Saved entries:
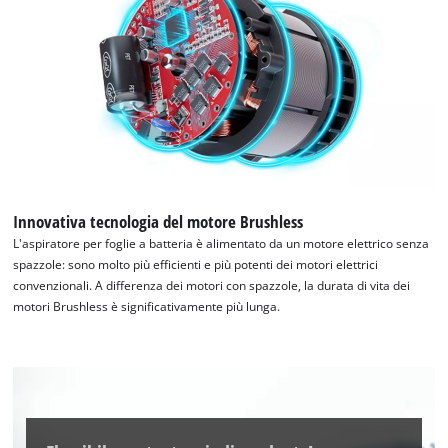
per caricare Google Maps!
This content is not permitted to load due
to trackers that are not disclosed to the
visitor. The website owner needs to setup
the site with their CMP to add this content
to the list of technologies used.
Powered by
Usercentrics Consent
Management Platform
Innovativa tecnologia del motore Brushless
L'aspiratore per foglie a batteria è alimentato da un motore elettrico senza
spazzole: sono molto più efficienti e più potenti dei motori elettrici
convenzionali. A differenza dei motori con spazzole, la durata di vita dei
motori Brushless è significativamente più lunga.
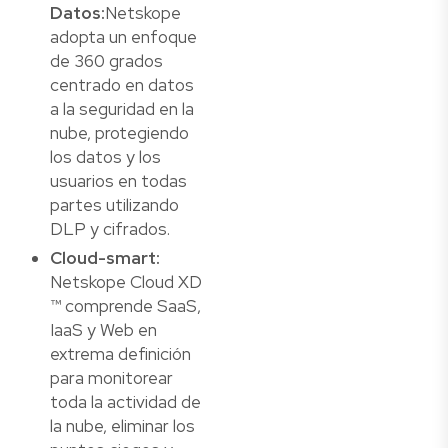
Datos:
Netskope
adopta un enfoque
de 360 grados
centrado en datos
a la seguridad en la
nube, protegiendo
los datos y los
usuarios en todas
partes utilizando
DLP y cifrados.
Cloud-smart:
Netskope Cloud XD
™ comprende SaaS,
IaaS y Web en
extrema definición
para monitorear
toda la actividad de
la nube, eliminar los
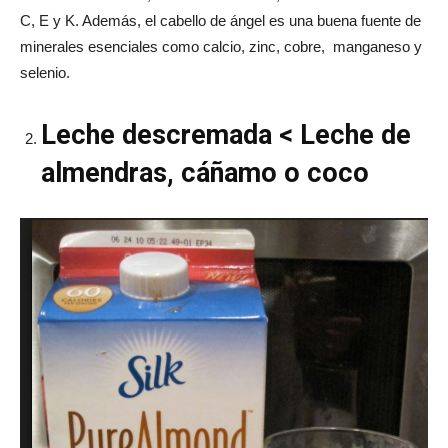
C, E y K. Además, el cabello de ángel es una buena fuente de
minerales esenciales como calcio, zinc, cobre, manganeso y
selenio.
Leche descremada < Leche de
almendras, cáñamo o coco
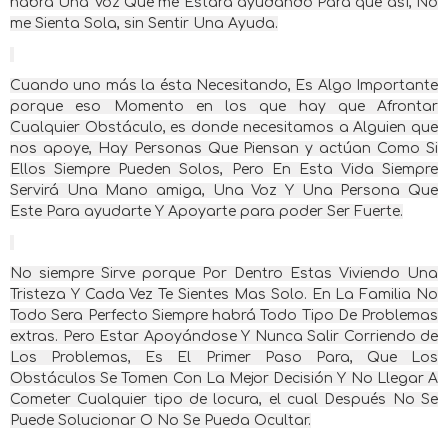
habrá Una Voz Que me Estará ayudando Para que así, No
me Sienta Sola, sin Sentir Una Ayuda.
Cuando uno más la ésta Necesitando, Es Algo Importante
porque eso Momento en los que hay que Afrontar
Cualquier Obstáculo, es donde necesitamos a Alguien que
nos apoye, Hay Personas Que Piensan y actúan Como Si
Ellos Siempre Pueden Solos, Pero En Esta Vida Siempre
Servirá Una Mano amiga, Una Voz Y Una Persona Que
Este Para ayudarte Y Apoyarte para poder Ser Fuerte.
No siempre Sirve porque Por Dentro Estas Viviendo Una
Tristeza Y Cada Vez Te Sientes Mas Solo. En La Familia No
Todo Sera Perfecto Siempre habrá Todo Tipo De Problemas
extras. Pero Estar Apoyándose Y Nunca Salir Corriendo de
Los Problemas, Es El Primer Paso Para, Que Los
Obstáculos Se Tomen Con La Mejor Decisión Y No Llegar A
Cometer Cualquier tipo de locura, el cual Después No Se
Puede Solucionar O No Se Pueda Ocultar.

--

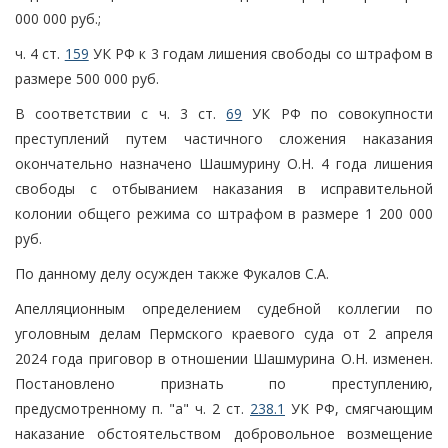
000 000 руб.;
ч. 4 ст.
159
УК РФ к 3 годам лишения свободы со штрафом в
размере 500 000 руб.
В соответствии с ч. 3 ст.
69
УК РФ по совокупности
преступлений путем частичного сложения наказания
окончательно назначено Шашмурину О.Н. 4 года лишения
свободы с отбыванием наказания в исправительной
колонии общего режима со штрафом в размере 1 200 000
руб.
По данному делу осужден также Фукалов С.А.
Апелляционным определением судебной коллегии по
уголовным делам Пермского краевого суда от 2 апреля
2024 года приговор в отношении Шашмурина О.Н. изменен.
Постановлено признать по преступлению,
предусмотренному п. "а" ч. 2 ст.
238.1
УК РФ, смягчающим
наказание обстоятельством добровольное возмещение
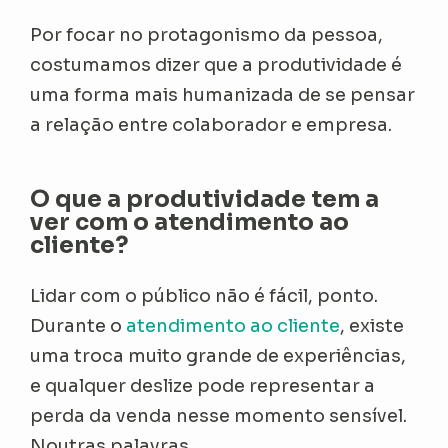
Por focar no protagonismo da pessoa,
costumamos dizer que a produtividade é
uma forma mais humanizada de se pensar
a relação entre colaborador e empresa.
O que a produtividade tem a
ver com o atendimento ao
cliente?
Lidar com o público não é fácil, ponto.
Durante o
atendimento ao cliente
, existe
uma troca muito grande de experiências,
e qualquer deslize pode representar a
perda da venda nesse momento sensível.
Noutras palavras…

---

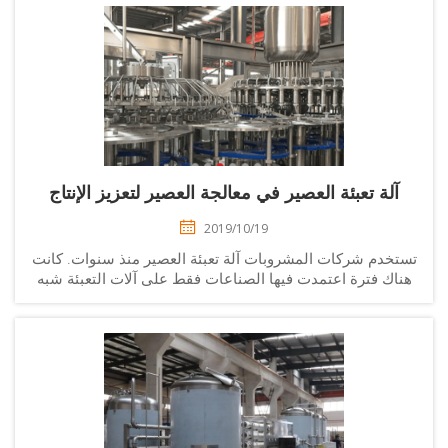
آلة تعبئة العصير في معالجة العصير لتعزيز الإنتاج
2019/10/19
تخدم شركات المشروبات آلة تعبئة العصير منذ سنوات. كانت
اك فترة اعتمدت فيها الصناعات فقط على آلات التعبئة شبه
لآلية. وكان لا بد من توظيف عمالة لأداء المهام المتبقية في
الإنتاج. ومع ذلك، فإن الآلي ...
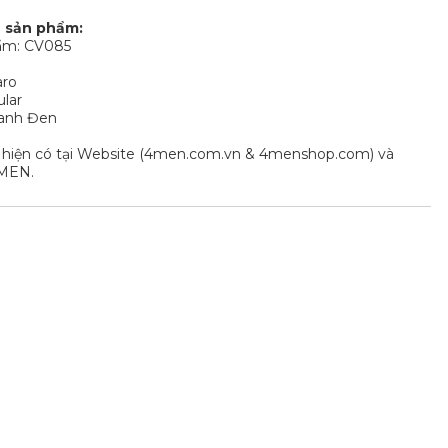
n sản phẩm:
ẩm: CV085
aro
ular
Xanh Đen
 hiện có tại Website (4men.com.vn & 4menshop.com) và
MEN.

--- What the task requires ---
Change "nube" to "red" in the lines from the one with "per caricare Google Maps!" up to and including the one with "la nube, eliminar los", and give only those lines with everything else unchanged. Leave the pictures out.

--- Solution for this exercise ---
per caricare Google Maps!
This content is not permitted to load due
to trackers that are not disclosed to the
visitor. The website owner needs to setup
the site with their CMP to add this content
to the list of technologies used.
Powered by
Usercentrics Consent
Management Platform
Innovativa tecnologia del motore Brushless
L'aspiratore per foglie a batteria è alimentato da un motore elettrico senza
spazzole: sono molto più efficienti e più potenti dei motori elettrici
convenzionali. A differenza dei motori con spazzole, la durata di vita dei
motori Brushless è significativamente più lunga.
Datos:
Netskope
adopta un enfoque
de 360 grados
centrado en datos
a la seguridad en la
red, protegiendo
los datos y los
usuarios en todas
partes utilizando
DLP y cifrados.
Cloud-smart:
Netskope Cloud XD
™ comprende SaaS,
IaaS y Web en
extrema definición
para monitorear
toda la actividad de
la red, eliminar los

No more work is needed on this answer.